カワヒガイは河川の中流域や小川に棲んでいる魚です。大きさは10~15センチほどです。
亜種ビワヒガイとよく似ていますが、体型の違いや、カワヒガイは大きくならない(ビワヒガイは20センチ)ことなどから識別できます。ビワヒガイは琵琶湖固有種ですが、昭和初期に日本各地へ放流され定着しています。今のところ、但馬においてビワヒガイは確認されていないようです。
ヒガイは漢字で「鰉」と書きます。これには由来があります。明治時代、滋賀県の瀬田で獲れたヒガイが明治天皇に献上された事がありました。そのヒガイがとても美味だったので、明治天皇は大変好まれたそうです。それからこの漢字があてられたといいます。そのときのヒガイはビワヒガイだったようです。
但馬のどの水系でもいるのではなく、棲んでいるのは一部の水系のようです。
この写真のように、石や流木などの陰に潜んでいることが多いです。握りこぶし~漬物石サイズの石が転がっている川でよく姿を見ます。私見ですが、但馬では近年よく姿を見るようになりました。
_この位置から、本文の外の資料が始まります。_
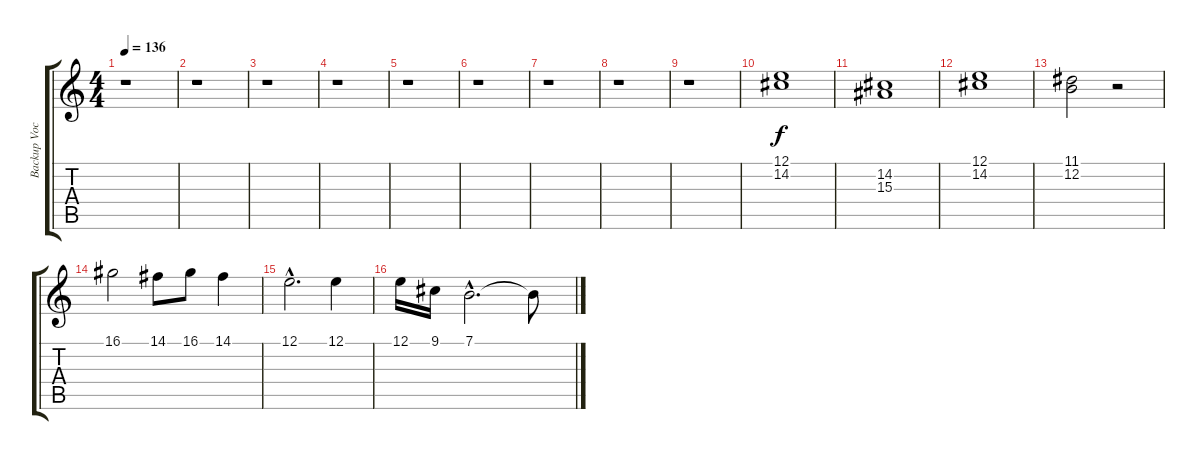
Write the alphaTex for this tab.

\track ("Backup Vocal, Lenny" "Backup Voc") {instrument voiceoohs}
\staff {score tabs}
\tuning (E4 B3 G3 D3 A2 E2) {hide}
\ts (4 4)
\tempo 136
\clef g2
\ks c
r.1{dy f} |
r.1 |
r.1 |
r.1 |
r.1 |
r.1 |
r.1 |
r.1 |
r.1 |
(12.1 14.2).1 |
(14.2 15.3).1 |
(12.1 14.2).1 |
(11.1 12.2).2 r.2 |
16.1.2 14.1.8 16.1.8 14.1.4 |
12.1{hac}.2{d} 12.1.4 |
12.1.16 9.1.16 7.1{hac}.2{d} 7.1{t}.8
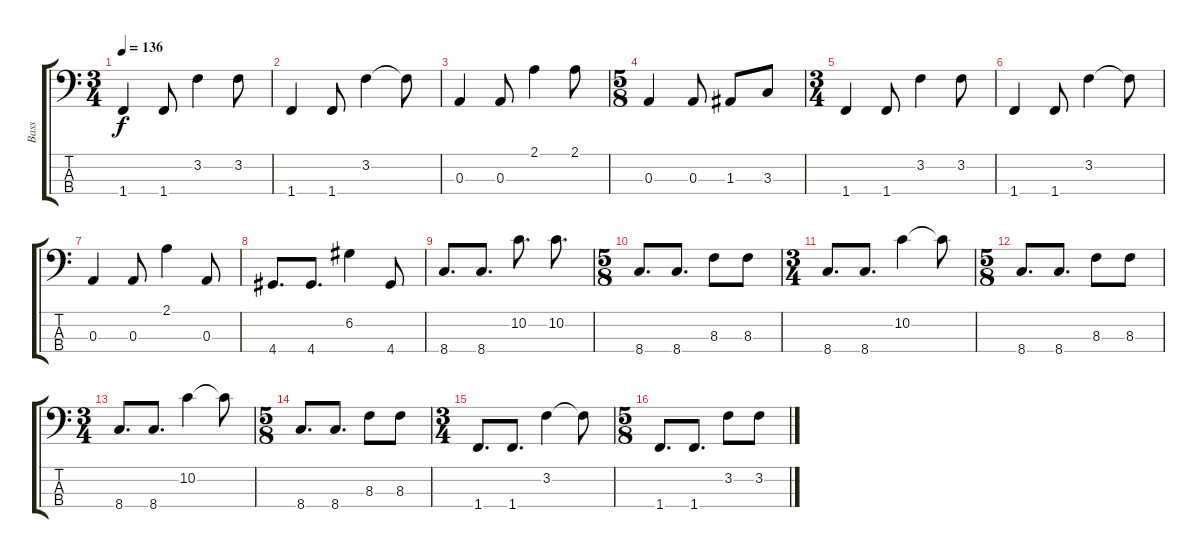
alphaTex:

\track ("Bass" "Bass") {instrument electricbassfinger}
\staff {score tabs}
\tuning (G2 D2 A1 E1) {hide}
\ts (3 4)
\tempo 136
\clef f4
\ks c
1.4.4{dy f} 1.4.8 3.2.4 3.2.8 |
1.4.4 1.4.8 3.2.4 3.2{t}.8 |
0.3.4 0.3.8 2.1.4 2.1.8 |
\ts (5 8)
0.3.4 0.3.8 1.3.8 3.3.8 |
\ts (3 4)
1.4.4 1.4.8 3.2.4 3.2.8 |
1.4.4 1.4.8 3.2.4 3.2{t}.8 |
0.3.4 0.3.8 2.1.4 0.3.8 |
4.4.8{d} 4.4.8{d} 6.2.4 4.4.8 |
8.4.8{d} 8.4.8{d} 10.2.8{d} 10.2.8{d} |
\ts (5 8)
8.4.8{d} 8.4.8{d} 8.3.8 8.3.8 |
\ts (3 4)
8.4.8{d} 8.4.8{d} 10.2.4 10.2{t}.8 |
\ts (5 8)
8.4.8{d} 8.4.8{d} 8.3.8 8.3.8 |
\ts (3 4)
8.4.8{d} 8.4.8{d} 10.2.4 10.2{t}.8 |
\ts (5 8)
8.4.8{d} 8.4.8{d} 8.3.8 8.3.8 |
\ts (3 4)
1.4.8{d} 1.4.8{d} 3.2.4 3.2{t}.8 |
\ts (5 8)
1.4.8{d} 1.4.8{d} 3.2.8 3.2.8
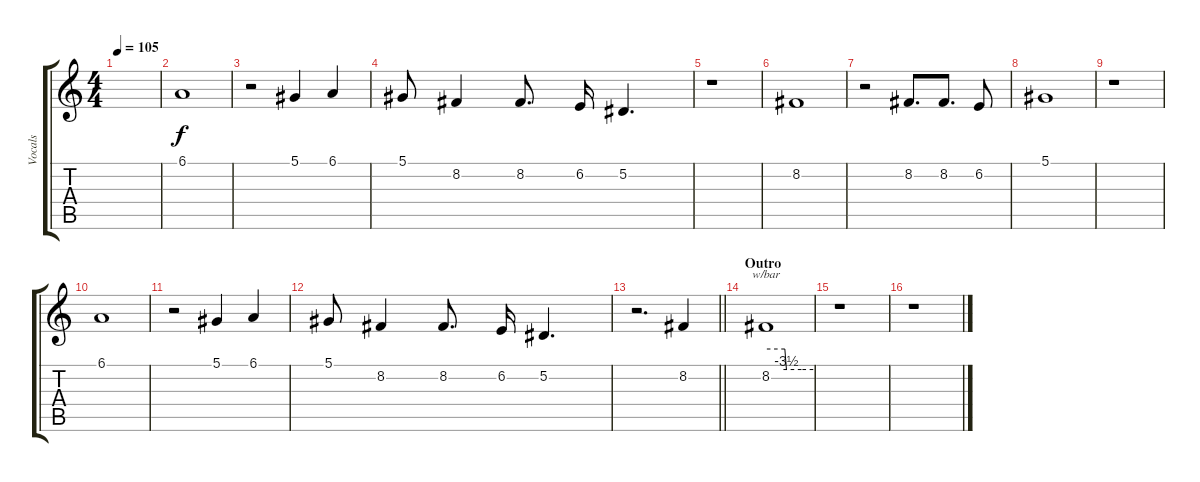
\track ("Vocals" "Vocals") {instrument lead1square}
\staff {score tabs}
\tuning (Eb4 Bb3 Gb3 Db3 Ab2 Eb2) {hide}
\ts (4 4)
\tempo 105
\clef g2
\ks c
|
6.1.1 |
r.2 5.1.4 6.1.4 |
5.1.8 8.2.4 8.2.8{d} 6.2.16 5.2.4{d} |
r.1 |
8.2.1 |
r.2 8.2.8{d} 8.2.8{d} 6.2.8 |
5.1.1 |
r.1 |
6.1.1 |
r.2 5.1.4 6.1.4 |
5.1.8 8.2.4 8.2.8{d} 6.2.16 5.2.4{d} |
\barLineRight lightlight
r.2{d} 8.2.4 |
\section ("" "Outro")
8.2.1{tbe (custom default 0 0 24 0 26 -14 45 -14 60 -14)} |
r.1 |
r.1
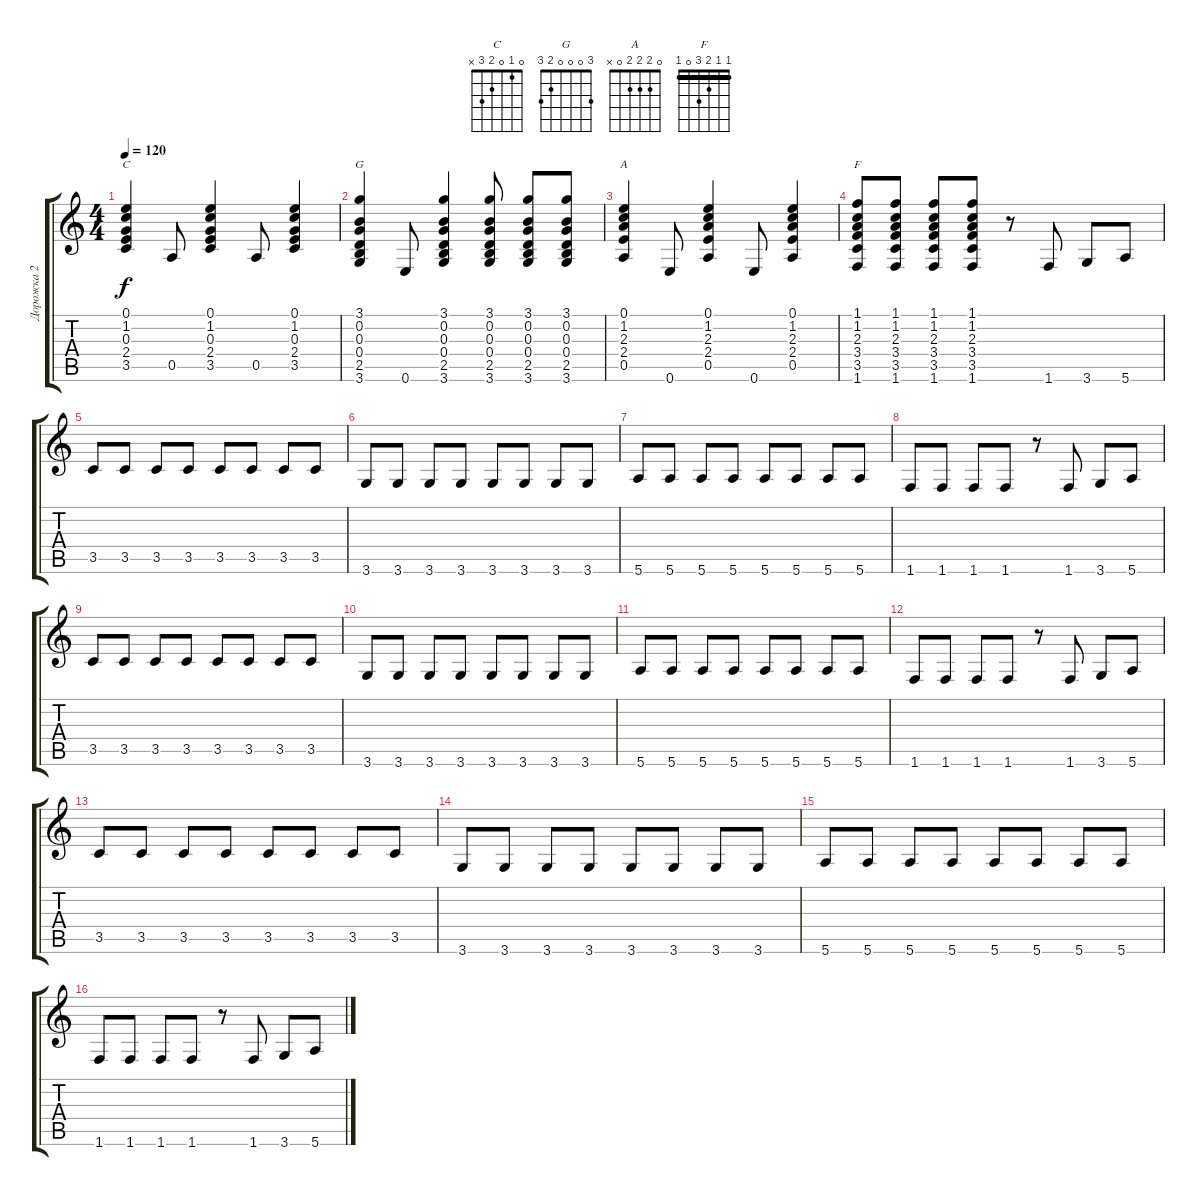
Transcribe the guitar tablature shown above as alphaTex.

\track ("Дорожка 2" "Дорожка 2") {instrument electricguitarmuted}
\staff {score tabs}
\tuning (E4 B3 G3 D3 A2 E2) {hide}
\chord ("C" 0 1 0 2 3 x)
\chord ("G" 3 0 0 0 2 3)
\chord ("A" 0 2 2 2 0 x)
\chord ("F" 1 1 2 3 0 1) {barre 1}
\ts (4 4)
\tempo 120
\clef g2
\ks c
(0.1 1.2 0.3 2.4 3.5).4{ch "C" dy f} 0.5.8 (0.1 1.2 0.3 2.4 3.5).4 0.5.8 (0.1 1.2 0.3 2.4 3.5).4 |
(3.1 0.2 0.3 0.4 2.5 3.6).4{ch "G"} 0.6.8 (3.1 0.2 0.3 0.4 2.5 3.6).4 (3.1 0.2 0.3 0.4 2.5 3.6).8 (3.1 0.2 0.3 0.4 2.5 3.6).8 (3.1 0.2 0.3 0.4 2.5 3.6).8 |
(0.1 1.2 2.3 2.4 0.5).4{ch "A"} 0.6.8 (0.1 1.2 2.3 2.4 0.5).4 0.6.8 (0.1 1.2 2.3 2.4 0.5).4 |
(1.1 1.2 2.3 3.4 3.5 1.6).8{ch "F"} (1.1 1.2 2.3 3.4 3.5 1.6).8 (1.1 1.2 2.3 3.4 3.5 1.6).8 (1.1 1.2 2.3 3.4 3.5 1.6).8 r.8 1.6.8 3.6.8 5.6.8 |
3.5.8 3.5.8 3.5.8 3.5.8 3.5.8 3.5.8 3.5.8 3.5.8 |
3.6.8 3.6.8 3.6.8 3.6.8 3.6.8 3.6.8 3.6.8 3.6.8 |
5.6.8 5.6.8 5.6.8 5.6.8 5.6.8 5.6.8 5.6.8 5.6.8 |
1.6.8 1.6.8 1.6.8 1.6.8 r.8 1.6.8 3.6.8 5.6.8 |
3.5.8 3.5.8 3.5.8 3.5.8 3.5.8 3.5.8 3.5.8 3.5.8 |
3.6.8 3.6.8 3.6.8 3.6.8 3.6.8 3.6.8 3.6.8 3.6.8 |
5.6.8 5.6.8 5.6.8 5.6.8 5.6.8 5.6.8 5.6.8 5.6.8 |
1.6.8 1.6.8 1.6.8 1.6.8 r.8 1.6.8 3.6.8 5.6.8 |
3.5.8 3.5.8 3.5.8 3.5.8 3.5.8 3.5.8 3.5.8 3.5.8 |
3.6.8 3.6.8 3.6.8 3.6.8 3.6.8 3.6.8 3.6.8 3.6.8 |
5.6.8 5.6.8 5.6.8 5.6.8 5.6.8 5.6.8 5.6.8 5.6.8 |
1.6.8 1.6.8 1.6.8 1.6.8 r.8 1.6.8 3.6.8 5.6.8
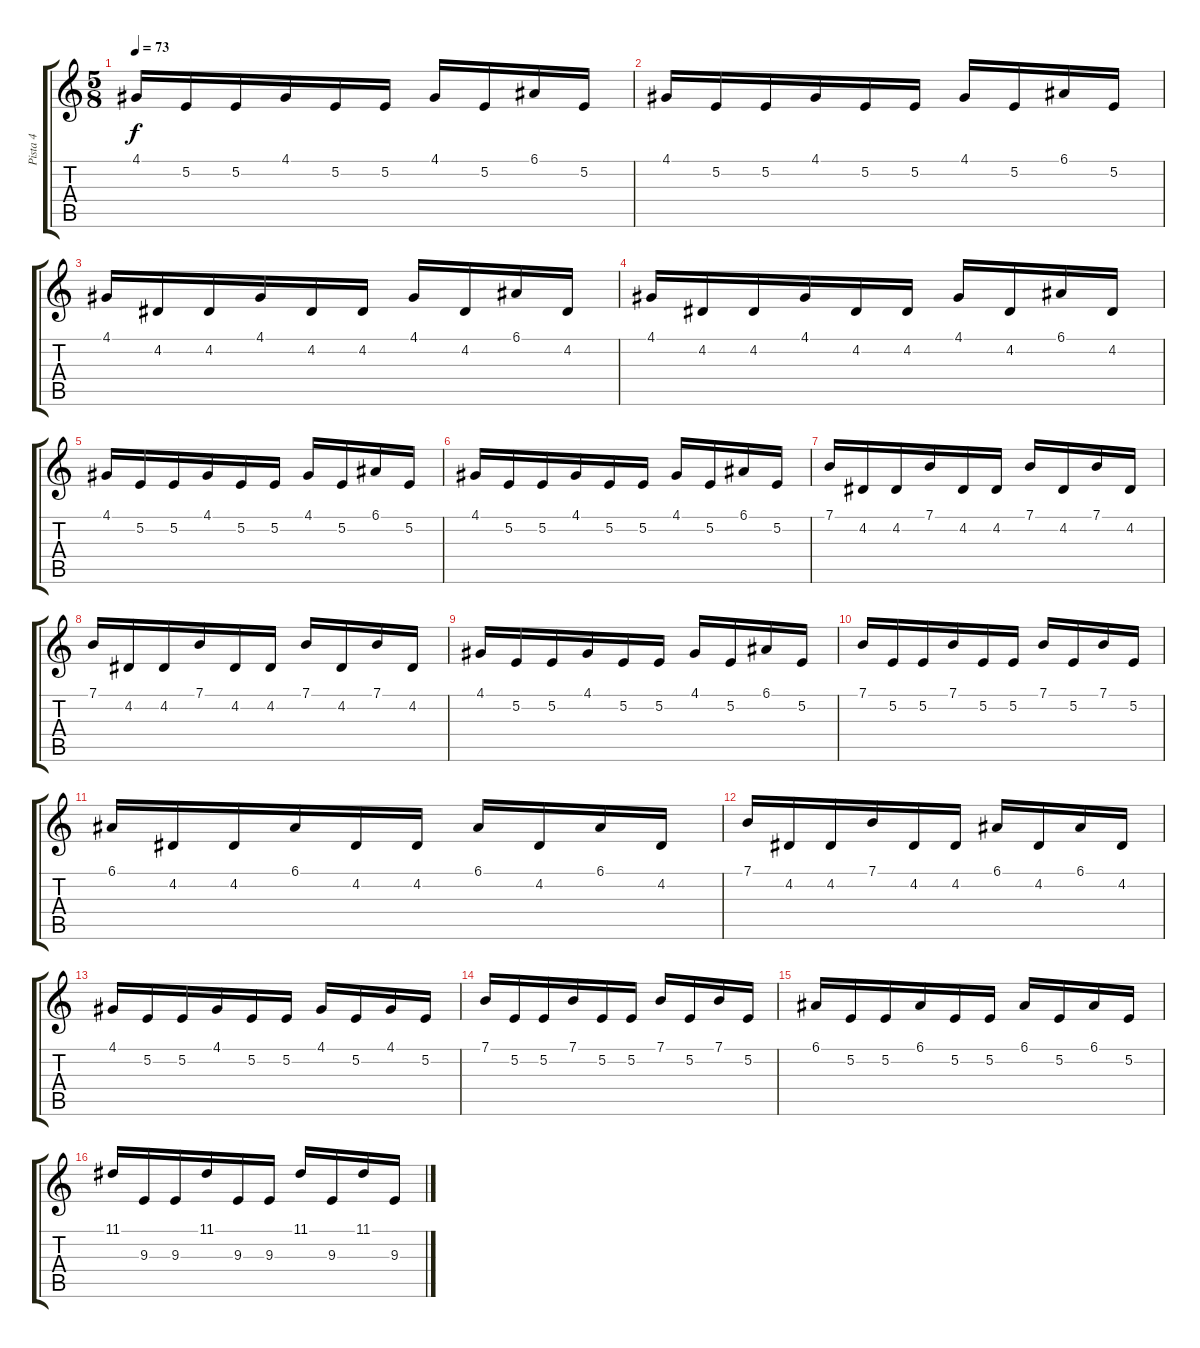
\track ("Pista 4" "Pista 4") {instrument pizzicatostrings}
\staff {score tabs}
\tuning (E4 B3 G3 D3 A2 E2) {hide}
\ts (5 8)
\tempo 73
\clef g2
\ks c
4.1.16{dy f} 5.2.16 5.2.16 4.1.16 5.2.16 5.2.16 4.1.16 5.2.16 6.1.16 5.2.16 |
4.1.16 5.2.16 5.2.16 4.1.16 5.2.16 5.2.16 4.1.16 5.2.16 6.1.16 5.2.16 |
4.1.16 4.2.16 4.2.16 4.1.16 4.2.16 4.2.16 4.1.16 4.2.16 6.1.16 4.2.16 |
4.1.16 4.2.16 4.2.16 4.1.16 4.2.16 4.2.16 4.1.16 4.2.16 6.1.16 4.2.16 |
4.1.16 5.2.16 5.2.16 4.1.16 5.2.16 5.2.16 4.1.16 5.2.16 6.1.16 5.2.16 |
4.1.16 5.2.16 5.2.16 4.1.16 5.2.16 5.2.16 4.1.16 5.2.16 6.1.16 5.2.16 |
7.1.16 4.2.16 4.2.16 7.1.16 4.2.16 4.2.16 7.1.16 4.2.16 7.1.16 4.2.16 |
7.1.16 4.2.16 4.2.16 7.1.16 4.2.16 4.2.16 7.1.16 4.2.16 7.1.16 4.2.16 |
4.1.16 5.2.16 5.2.16 4.1.16 5.2.16 5.2.16 4.1.16 5.2.16 6.1.16 5.2.16 |
7.1.16 5.2.16 5.2.16 7.1.16 5.2.16 5.2.16 7.1.16 5.2.16 7.1.16 5.2.16 |
6.1.16 4.2.16 4.2.16 6.1.16 4.2.16 4.2.16 6.1.16 4.2.16 6.1.16 4.2.16 |
7.1.16 4.2.16 4.2.16 7.1.16 4.2.16 4.2.16 6.1.16 4.2.16 6.1.16 4.2.16 |
4.1.16 5.2.16 5.2.16 4.1.16 5.2.16 5.2.16 4.1.16 5.2.16 4.1.16 5.2.16 |
7.1.16 5.2.16 5.2.16 7.1.16 5.2.16 5.2.16 7.1.16 5.2.16 7.1.16 5.2.16 |
6.1.16 5.2.16 5.2.16 6.1.16 5.2.16 5.2.16 6.1.16 5.2.16 6.1.16 5.2.16 |
11.1.16 9.3.16 9.3.16 11.1.16 9.3.16 9.3.16 11.1.16 9.3.16 11.1.16 9.3.16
タナゴの仲間と同じく、イシガイなどの淡水二枚貝に産卵します。そのため、二枚貝が生息していないと、カワヒガイも子孫を残すことができません。
水生昆虫や石に付いた藻類などを食べます。
頭から尾にかけた一本の黒い筋と、黒い斑紋がある黄色い背びれが特徴です。環境省レッドリストでは準絶滅危惧(NT)、兵庫県レッドリストではCランクに指定されています。
この写真を撮影した川では、まとまった姿をみることができました。
こちらは河川調査の時、水槽に入れて撮った写真です。春になるとオスはこの写真のように美しい婚姻色が出ます。春から夏にかけて繁殖期です。ちょうど今、カワヒガイが美しくなる季節です。